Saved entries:
##############################

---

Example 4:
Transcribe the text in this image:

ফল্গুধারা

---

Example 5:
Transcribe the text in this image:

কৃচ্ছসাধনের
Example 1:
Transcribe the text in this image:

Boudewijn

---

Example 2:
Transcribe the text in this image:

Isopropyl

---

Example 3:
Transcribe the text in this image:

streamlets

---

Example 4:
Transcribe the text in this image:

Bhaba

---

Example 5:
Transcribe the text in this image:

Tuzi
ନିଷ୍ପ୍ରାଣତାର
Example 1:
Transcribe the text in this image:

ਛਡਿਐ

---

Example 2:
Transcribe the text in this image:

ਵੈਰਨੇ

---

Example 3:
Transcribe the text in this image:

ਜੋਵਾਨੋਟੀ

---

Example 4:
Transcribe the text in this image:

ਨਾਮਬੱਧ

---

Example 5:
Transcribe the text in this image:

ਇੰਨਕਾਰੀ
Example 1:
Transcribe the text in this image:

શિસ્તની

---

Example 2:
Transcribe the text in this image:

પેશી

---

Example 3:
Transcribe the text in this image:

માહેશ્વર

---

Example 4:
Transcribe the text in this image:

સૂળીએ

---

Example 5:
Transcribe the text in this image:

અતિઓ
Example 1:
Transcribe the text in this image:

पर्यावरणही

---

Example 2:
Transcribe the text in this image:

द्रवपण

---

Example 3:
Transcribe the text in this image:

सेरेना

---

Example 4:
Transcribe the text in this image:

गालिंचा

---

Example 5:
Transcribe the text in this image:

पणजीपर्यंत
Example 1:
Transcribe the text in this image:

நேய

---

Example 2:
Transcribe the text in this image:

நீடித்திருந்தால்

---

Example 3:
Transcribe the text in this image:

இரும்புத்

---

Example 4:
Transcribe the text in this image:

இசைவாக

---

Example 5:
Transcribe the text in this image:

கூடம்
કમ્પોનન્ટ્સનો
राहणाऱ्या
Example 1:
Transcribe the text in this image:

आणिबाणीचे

##############################

Would you write out the data exactly as it reads?

---

Example 4:
Transcribe the text in this image:

ফল্গুধারা

---

Example 5:
Transcribe the text in this image:

কৃচ্ছসাধনের
Example 1:
Transcribe the text in this image:

Boudewijn

---

Example 2:
Transcribe the text in this image:

Isopropyl

---

Example 3:
Transcribe the text in this image:

streamlets

---

Example 4:
Transcribe the text in this image:

Bhaba

---

Example 5:
Transcribe the text in this image:

Tuzi
ନିଷ୍ପ୍ରାଣତାର
Example 1:
Transcribe the text in this image:

ਛਡਿਐ

---

Example 2:
Transcribe the text in this image:

ਵੈਰਨੇ

---

Example 3:
Transcribe the text in this image:

ਜੋਵਾਨੋਟੀ

---

Example 4:
Transcribe the text in this image:

ਨਾਮਬੱਧ

---

Example 5:
Transcribe the text in this image:

ਇੰਨਕਾਰੀ
Example 1:
Transcribe the text in this image:

શિસ્તની

---

Example 2:
Transcribe the text in this image:

પેશી

---

Example 3:
Transcribe the text in this image:

માહેશ્વર

---

Example 4:
Transcribe the text in this image:

સૂળીએ

---

Example 5:
Transcribe the text in this image:

અતિઓ
Example 1:
Transcribe the text in this image:

पर्यावरणही

---

Example 2:
Transcribe the text in this image:

द्रवपण

---

Example 3:
Transcribe the text in this image:

सेरेना

---

Example 4:
Transcribe the text in this image:

गालिंचा

---

Example 5:
Transcribe the text in this image:

पणजीपर्यंत
Example 1:
Transcribe the text in this image:

நேய

---

Example 2:
Transcribe the text in this image:

நீடித்திருந்தால்

---

Example 3:
Transcribe the text in this image:

இரும்புத்

---

Example 4:
Transcribe the text in this image:

இசைவாக

---

Example 5:
Transcribe the text in this image:

கூடம்
કમ્પોનન્ટ્સનો
राहणाऱ्या
Example 1:
Transcribe the text in this image:

आणिबाणीचे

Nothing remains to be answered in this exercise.